ネット発信・草の根の意見発信・拡散が可能になってくるとヒエラルキー的社会構造・上層部・教育界等網の目の要所要所を裏で押さえて支配するアメリカ・ユダヤ資本によるソフト?間接支配が不可能・・困難になりました。
道徳教育や思想教育をして教育効果・・自発性に委ねて10万人に1人〜2人のルール違反・・思想・道徳教育に馴染まない例外は、事後処罰で処理して行くのが効率的社会運営方法でした。
表向き表現の自由を保障しても、事実上個人にはデモ等を行う以外公的発信手段がなく多くはそれぞれが属している集団を通してしか意見発信出来ない社会でしたので、個人意見が表面化するまでに相応の整理がされてくるし、最後まで政府トップと意見が合わなくともそれなりの整理がしやすい・・最後はトップ交渉でまとまる社会を前提にしていました。
ネットによるフラットな言論空間になると組織意見や大手メデイアを頂点とするパイプを(修正)通さずにイキナリ我々素人でも全国民宛に発信できるようになります。
内容次第で全国的インパクトが生じる場合もあります。
昨日紹介したように、小川栄太郎という1フリージャーナリストが1冊の本を刊行するのにどこの組織決定・協賛を得なくとも出せる社会になっています。
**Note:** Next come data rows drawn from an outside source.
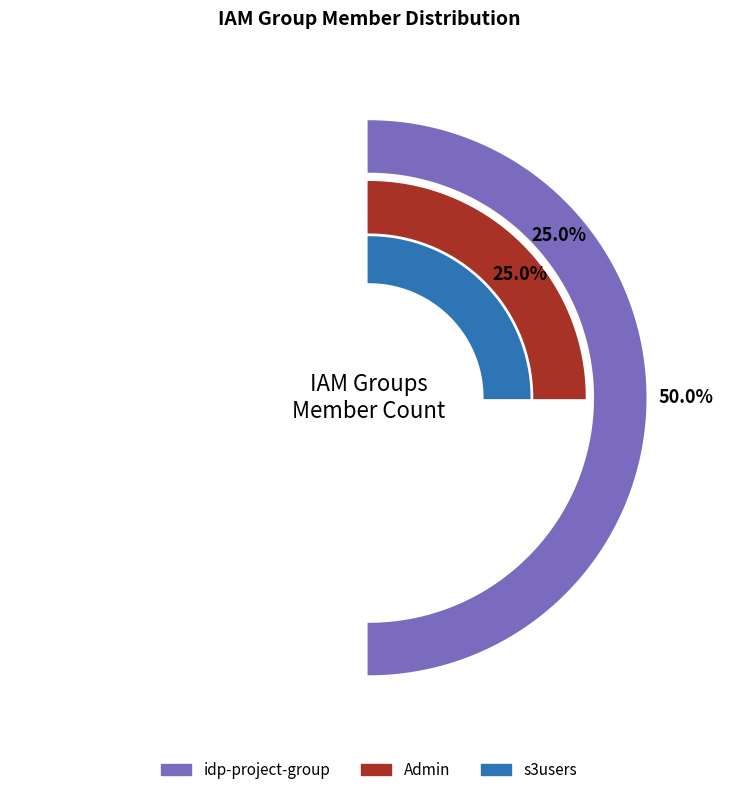

What percentage is the s3users slice, to the nearest percent?

25%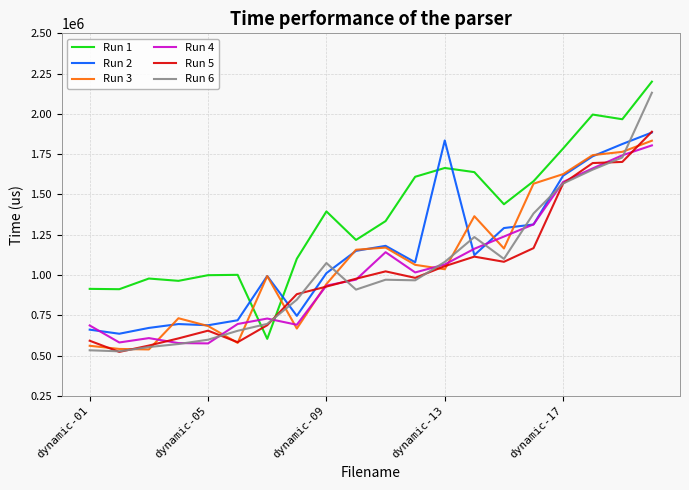

What is the greatest value displayed?

2200234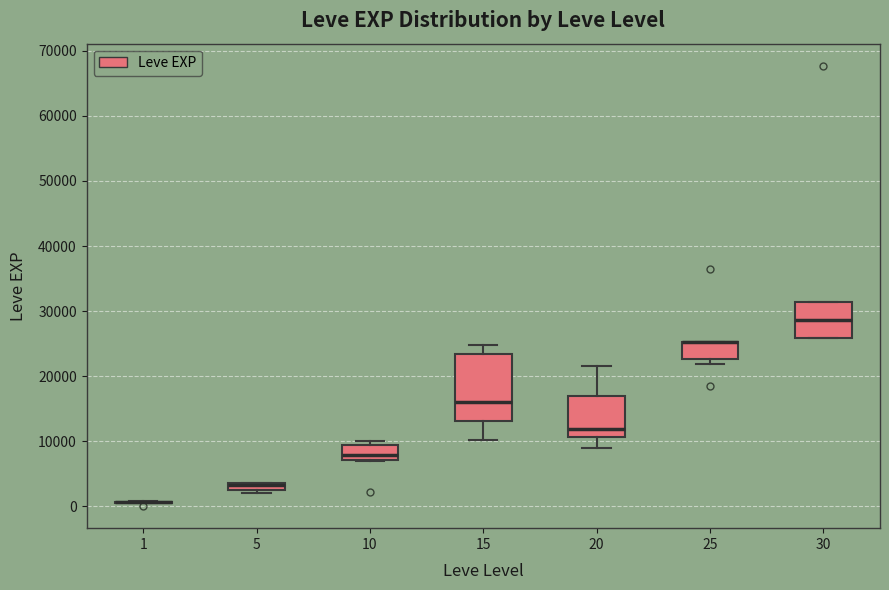

Which box is the tallest, from its lower edge to its upper edge?

15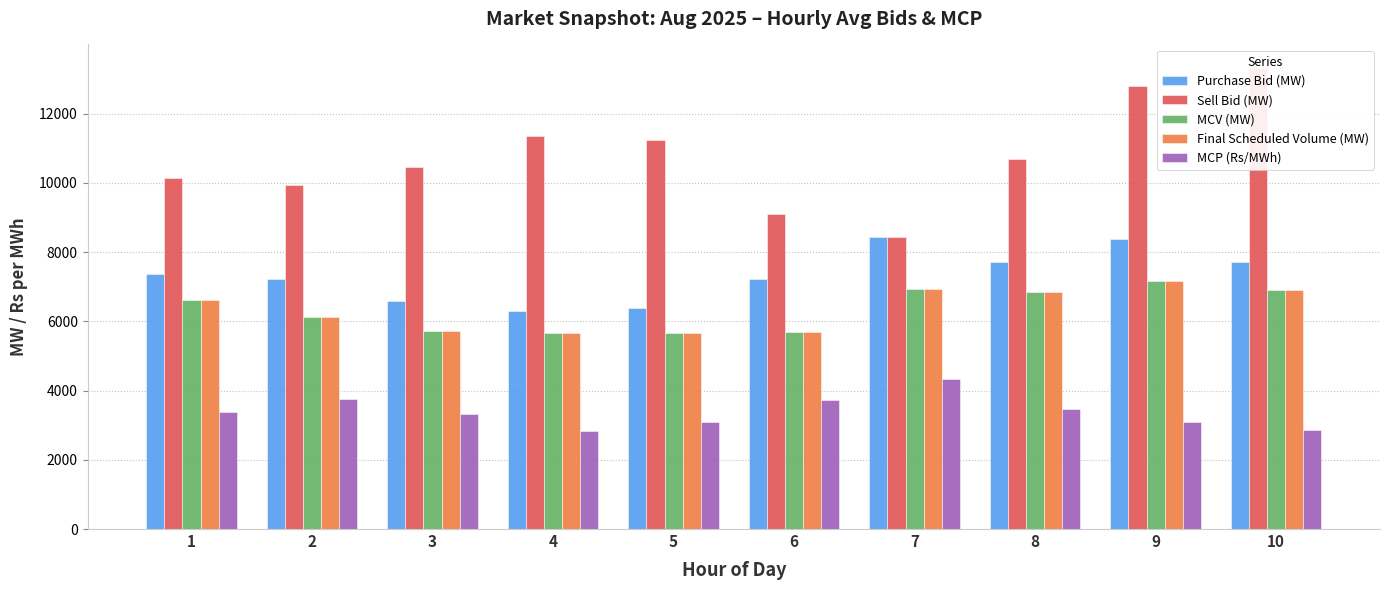

How many groups of bars are there?

10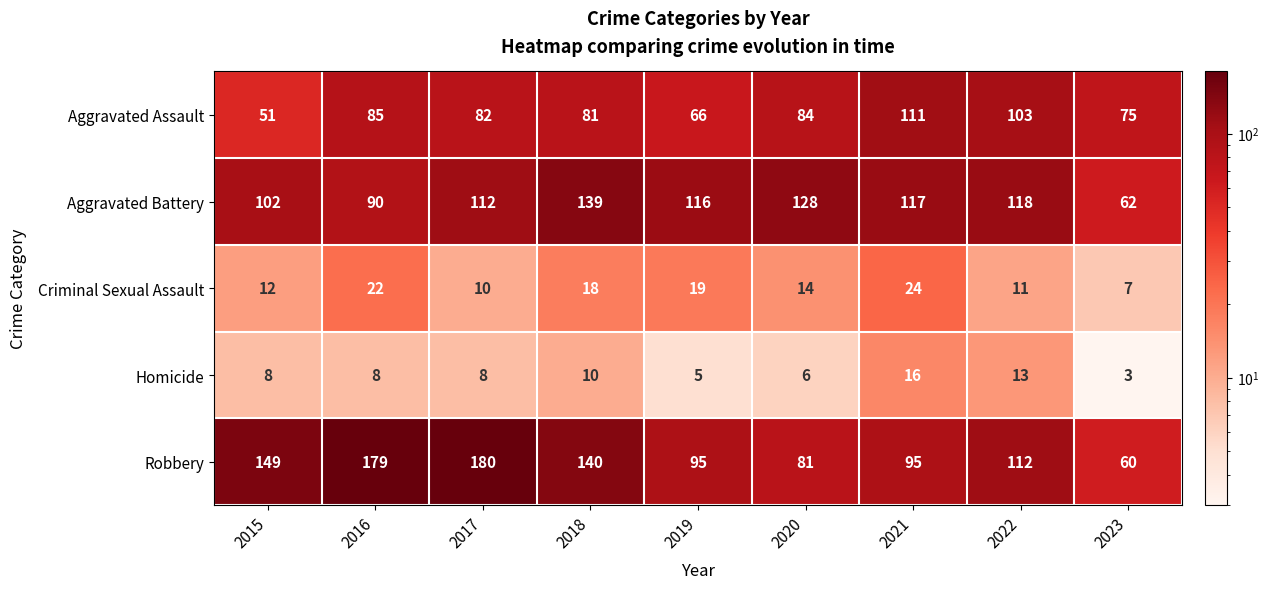

What is the difference between the second highest and minimum values in the Aggravated Assault series?

52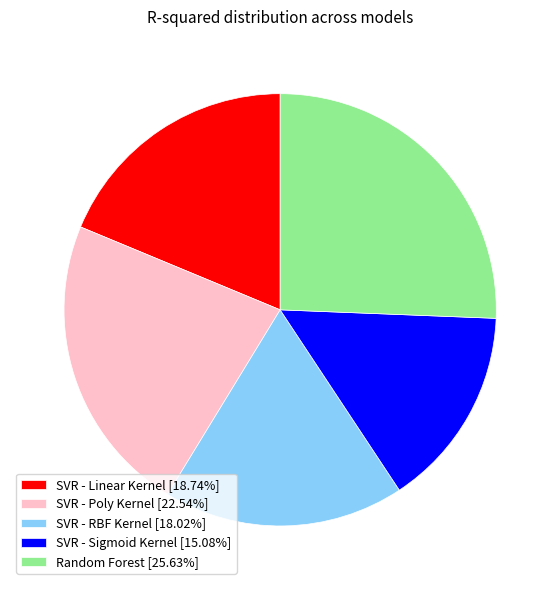

Is there a majority slice in this chart?

No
こうなってくると、支配階層を形成しても「隠然たる睨みを効かせる」ことによる思想・行動支配が効かなくなります。
そして1ジャーナリストがたった1冊の本を刊行しただけで毎日何百万部という発行部数を誇る大手新聞社が言論空間で反論して抑え込めなくなった・(社会への影響力では勝ち目がないと思ったのかな?)訴訟に持ち込む事態になりました。
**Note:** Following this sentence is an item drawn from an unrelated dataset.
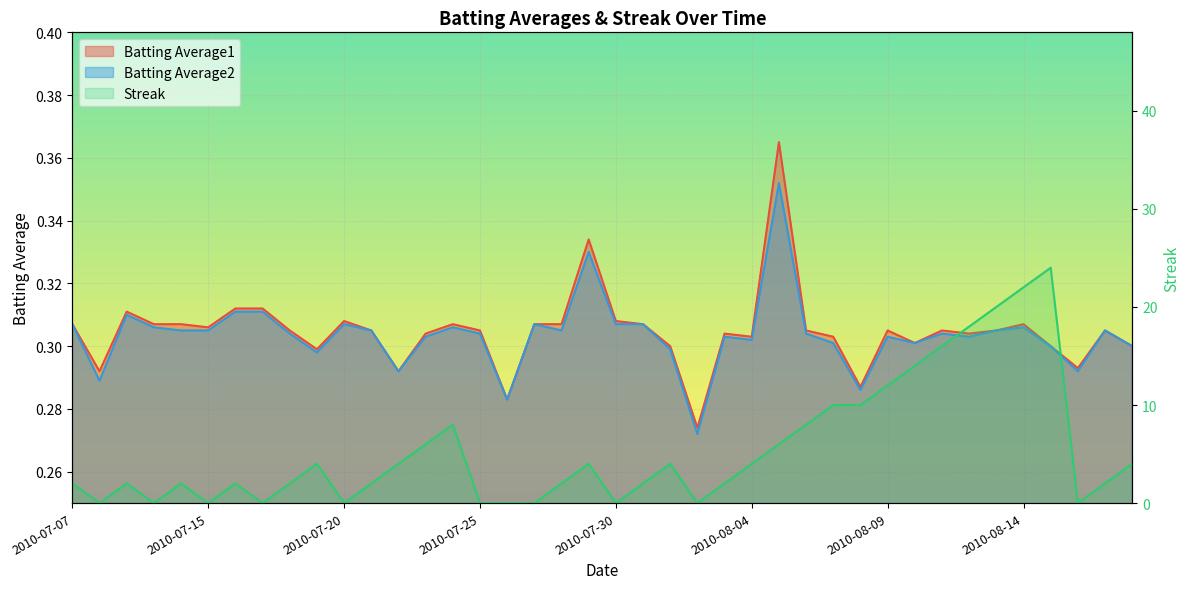

Where does the Streak series first go above 2?

2010-07-19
発信者が(政府あるは国外勢力の工作の及ぶ)大手かどうかではなく論旨が合理的か否かで勝負がつく、文字通りの「思想の自由市場」ができて来たことになります。
ネットの発達によって大手メデイアが「よいしょ」してくれなくとも、敵に回しても・大手取次店を通さなくとも出版できるようになったなど全ての分野でヒエラルキーが崩壊してきた事情が大きいですが、その基礎にはネット広告が広がったことが大きいでしょう。
大手メディアの報道や大手取次店が無視してもネット人気だけで出版してペイする社会が少数意見どころか個人意見の発表を可能にしています。
欧米先進国がこれを「素晴らしいことだ」と放置できるのか、それともソフトコントロールは無理だから中国が人海戦術でやっているモグラ叩きのように・・出る杭をどんどん打つ戦術に頼るのがい良いかの選択を迫られているように思われます。
さしあたり朝日新聞は訴訟戦術で行く・・その一つの「解」を出したということでしょうか?
「言論の自由市場」が機能するには、論旨が合理的であっても引用している前提事実が虚偽であれば読者が誤解してしまいますので、事実適示の真実性をどうやって担保するかにかかって来ます。
これがフェイク論争の基礎的関心です。
事実適示に虚偽がなく同じ事実に対する評価解釈の違いについては、まさに言論の自由市場で勝敗を決めるべきであり、同じ事実についての評価意見の優劣を司法が判断するのは行き過ぎです。
私には事実の真実性についてはどちらに分があるのか全く不明ですが、朝日は事実論争で自信があるからでしょうか?